Le groupe anti-parti, ainsi appelé par Nikita Khrouchtchev, qu'il a tenté d'évincer du pouvoir en juin 1957, n'était ni opposé au Parti communiste ni vraiment un groupe. Il se composait plutôt de trois des principaux rivaux de Khrouchtchev à la direction du parti, Georgy Malenkov, Vyacheslav Molotov et Lazar Kaganovich, eux-mêmes à peine unis, sauf dans leur souhait d'évincer Khrouchtchev, plus un ensemble diversifié d'alliés qui les ont soutenus à la dernière minute: le chef d'État titulaire Klimenty Voroshilov; président du Conseil des ministres Nikolai Bulganin; les administrateurs économiques centraux Mikhail Pervukhin et Maxim Saburov; et Dmitry Shepilov, le protégé de Khrouchtchev qu'il avait récemment promu ministre des Affaires étrangères.
Quand Josef Staline est mort en mars 1953, Malenkov semblait l'héritier apparent, mais Molotov semblait également être un prétendant au pouvoir suprême. Khrouchtchev s'est joint à eux deux pour faire tomber le chef de la police secrète Lavrenty Beria, qui a été arrêté en juin 1953 et exécuté en décembre. Khrouchtchev s'est ensuite retourné contre Malenkov, qui a été rétrogradé de Premier ministre à ministre de l'électrification en février 1955, puis contre Molotov, qui a rapidement été démis de ses fonctions de ministre des Affaires étrangères. Cependant, Malenkov et Molotov ont été autorisés à rester membres à part entière du Présidium du Parti, ce qui leur a permis de se venger de Khrouchtchev.
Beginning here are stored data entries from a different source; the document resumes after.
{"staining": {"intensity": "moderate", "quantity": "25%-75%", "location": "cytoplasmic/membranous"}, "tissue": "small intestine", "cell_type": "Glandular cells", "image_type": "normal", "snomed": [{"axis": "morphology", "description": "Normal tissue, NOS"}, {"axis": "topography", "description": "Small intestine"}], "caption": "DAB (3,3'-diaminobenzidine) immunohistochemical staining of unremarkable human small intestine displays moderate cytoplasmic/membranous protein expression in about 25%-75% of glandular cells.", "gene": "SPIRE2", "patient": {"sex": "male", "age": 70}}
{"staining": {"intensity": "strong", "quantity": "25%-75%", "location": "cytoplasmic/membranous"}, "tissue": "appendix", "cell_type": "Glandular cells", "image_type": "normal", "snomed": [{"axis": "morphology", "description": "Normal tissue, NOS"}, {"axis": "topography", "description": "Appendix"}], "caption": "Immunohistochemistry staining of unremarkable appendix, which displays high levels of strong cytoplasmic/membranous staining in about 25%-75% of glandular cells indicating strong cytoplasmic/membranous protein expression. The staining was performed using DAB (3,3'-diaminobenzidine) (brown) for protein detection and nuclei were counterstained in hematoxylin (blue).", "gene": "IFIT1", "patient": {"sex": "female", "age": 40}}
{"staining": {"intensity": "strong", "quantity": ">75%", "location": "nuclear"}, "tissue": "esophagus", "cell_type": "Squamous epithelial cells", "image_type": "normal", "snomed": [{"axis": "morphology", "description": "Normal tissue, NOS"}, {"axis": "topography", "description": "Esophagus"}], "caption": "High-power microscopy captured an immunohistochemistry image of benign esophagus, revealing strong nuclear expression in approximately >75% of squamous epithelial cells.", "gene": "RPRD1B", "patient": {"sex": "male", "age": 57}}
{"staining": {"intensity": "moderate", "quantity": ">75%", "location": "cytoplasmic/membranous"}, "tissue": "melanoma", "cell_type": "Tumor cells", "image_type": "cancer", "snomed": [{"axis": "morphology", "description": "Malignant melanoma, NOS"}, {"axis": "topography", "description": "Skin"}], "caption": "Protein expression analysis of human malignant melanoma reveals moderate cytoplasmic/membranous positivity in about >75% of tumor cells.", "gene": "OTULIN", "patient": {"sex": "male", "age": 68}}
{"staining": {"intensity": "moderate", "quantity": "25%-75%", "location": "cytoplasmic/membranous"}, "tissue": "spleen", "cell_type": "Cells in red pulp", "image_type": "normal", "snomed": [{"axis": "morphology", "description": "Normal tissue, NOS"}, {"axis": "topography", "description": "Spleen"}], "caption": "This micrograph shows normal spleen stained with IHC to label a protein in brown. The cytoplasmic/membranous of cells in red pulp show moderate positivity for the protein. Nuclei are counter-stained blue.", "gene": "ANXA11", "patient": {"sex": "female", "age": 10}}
La logique du pouvoir au Kremlin, dans laquelle il n'y avait pas de procédure formalisée pour déterminer la succession des dirigeants, expliquait en grande partie cette lutte. Il en fut de même pour certaines différences de politique: Molotov, Kaganovich et Vorochilov furent particulièrement consternés par le «discours secret» de Khrouchtchev attaquant Staline au vingtième congrès du Parti en février 1956, ainsi que par le processus de déstalinisation qu'il avait entamé dans la politique intérieure et étrangère. Malenkov avait semblé plus ouvert à la réforme pendant son mandat de Premier ministre, mais bien que ses compétences et celles de Khrouchtchev auraient pu se compléter, l'animosité personnelle les a séparés. Bien qu'il ait choisi Boulganine pour remplacer Malenkov au poste de Premier ministre, Khrouchtchev dédaigna Boulganine. Pervoukhine et Sabourov se sentaient menacés par la réorganisation proposée par Khrouchtchev de l'administration économique, qui mettait en péril leurs emplois. Shepilov a probablement trahi son patron parce qu'il pensait que Khrouchtchev allait perdre.
Comprenant sept membres à part entière du Présidium, les comploteurs constituaient une majorité. Lorsqu'ils se sont mobilisés contre Khrouchtchev le 18 juin 1957, ils ont compté sur la pratique du Présidium de nommer son propre chef, laissant le Comité central du Parti approuver automatiquement le résultat. Au lieu de cela, cependant, Khrouchtchev a insisté pour que le Comité central lui-même, dans lequel ses partisans dominent, décide de la question. Alors que Khrouchtchev et ses ennemis se disputaient, le KGB (Comité sur la sécurité de l'État) et l'armée ont transporté les membres du Comité central à Moscou pour un plénum qui a eu lieu du 22 au 28 juin.
Les adversaires de Khrouchtchev n'avaient aucune chance une fois le plénum commencé. Molotov, Malenkov et Kaganovich ont été soumis à un barrage d'accusations pour leur complicité dans la terreur de Staline, y compris des détails sur les crimes staliniens qui n'ont pas été entièrement rendus publics jusqu'à la fin des années 1980. Après le plénum, Molotov a été exilé en Mongolie extérieure en tant qu'ambassadeur soviétique, Malenkov au nord du Kazakhstan pour diriger une centrale hydroélectrique, Kaganovich vers une usine de potasse dans la province de Perm et Shepilov pour diriger l'Institut kirghize d'économie. Afin de ne pas révéler combien s'étaient opposés à lui, Khrouchtchev a retardé sa punition du reste du groupe anti-parti: Boulganine est resté premier ministre jusqu'en 1958; Vorochilov ne fut destitué à la tête de l'Etat qu'en 1960. Après le vingt-deuxième congrès du parti en octobre 1961, au cours duquel Khrouchtchev intensifia son attaque totale contre Staline et le stalinisme, Molotov, Malenkov et Kaganovich furent expulsés du Parti communiste.